[[ INFORMATION GIVEN open ]]

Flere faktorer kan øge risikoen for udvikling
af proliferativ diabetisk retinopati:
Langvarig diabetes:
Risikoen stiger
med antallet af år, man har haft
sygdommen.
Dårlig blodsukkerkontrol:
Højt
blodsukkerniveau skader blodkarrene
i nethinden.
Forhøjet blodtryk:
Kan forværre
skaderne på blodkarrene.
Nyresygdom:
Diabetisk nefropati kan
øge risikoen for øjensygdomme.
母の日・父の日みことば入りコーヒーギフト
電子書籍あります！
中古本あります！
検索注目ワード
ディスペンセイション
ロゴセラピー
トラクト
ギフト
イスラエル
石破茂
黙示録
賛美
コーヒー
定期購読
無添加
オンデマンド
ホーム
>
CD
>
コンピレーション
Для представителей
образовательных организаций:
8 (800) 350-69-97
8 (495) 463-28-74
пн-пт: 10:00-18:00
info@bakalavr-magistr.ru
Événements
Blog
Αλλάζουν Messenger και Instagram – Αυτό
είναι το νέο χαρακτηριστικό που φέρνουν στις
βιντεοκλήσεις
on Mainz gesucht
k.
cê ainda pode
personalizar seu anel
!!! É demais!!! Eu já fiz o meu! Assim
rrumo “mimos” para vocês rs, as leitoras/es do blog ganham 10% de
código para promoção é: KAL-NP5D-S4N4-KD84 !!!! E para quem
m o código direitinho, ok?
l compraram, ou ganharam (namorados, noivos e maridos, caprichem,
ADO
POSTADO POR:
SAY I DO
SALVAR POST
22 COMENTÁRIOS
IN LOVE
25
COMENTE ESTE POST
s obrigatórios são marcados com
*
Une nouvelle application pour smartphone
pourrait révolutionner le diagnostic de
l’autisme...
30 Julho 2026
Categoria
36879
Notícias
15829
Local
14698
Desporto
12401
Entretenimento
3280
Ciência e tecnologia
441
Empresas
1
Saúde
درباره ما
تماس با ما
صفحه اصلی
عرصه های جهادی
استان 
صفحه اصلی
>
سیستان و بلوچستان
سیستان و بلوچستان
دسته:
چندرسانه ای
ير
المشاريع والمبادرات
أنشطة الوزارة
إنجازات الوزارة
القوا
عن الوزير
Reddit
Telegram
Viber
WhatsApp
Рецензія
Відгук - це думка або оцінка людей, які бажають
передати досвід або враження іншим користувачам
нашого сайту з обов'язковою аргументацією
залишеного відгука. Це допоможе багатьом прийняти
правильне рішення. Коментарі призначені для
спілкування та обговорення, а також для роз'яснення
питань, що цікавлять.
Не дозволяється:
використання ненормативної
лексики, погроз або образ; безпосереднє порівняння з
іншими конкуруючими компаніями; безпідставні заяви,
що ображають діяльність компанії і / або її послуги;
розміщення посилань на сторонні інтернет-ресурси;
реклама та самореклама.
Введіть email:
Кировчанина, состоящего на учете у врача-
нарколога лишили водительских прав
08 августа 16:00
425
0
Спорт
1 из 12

[[ INFORMATION GIVEN closed ]]

:: WHAT TO DO ::
Work through the listing above and report how many lines include the string "código", with no other text.

:: EXERCISE SOLUTION ::
2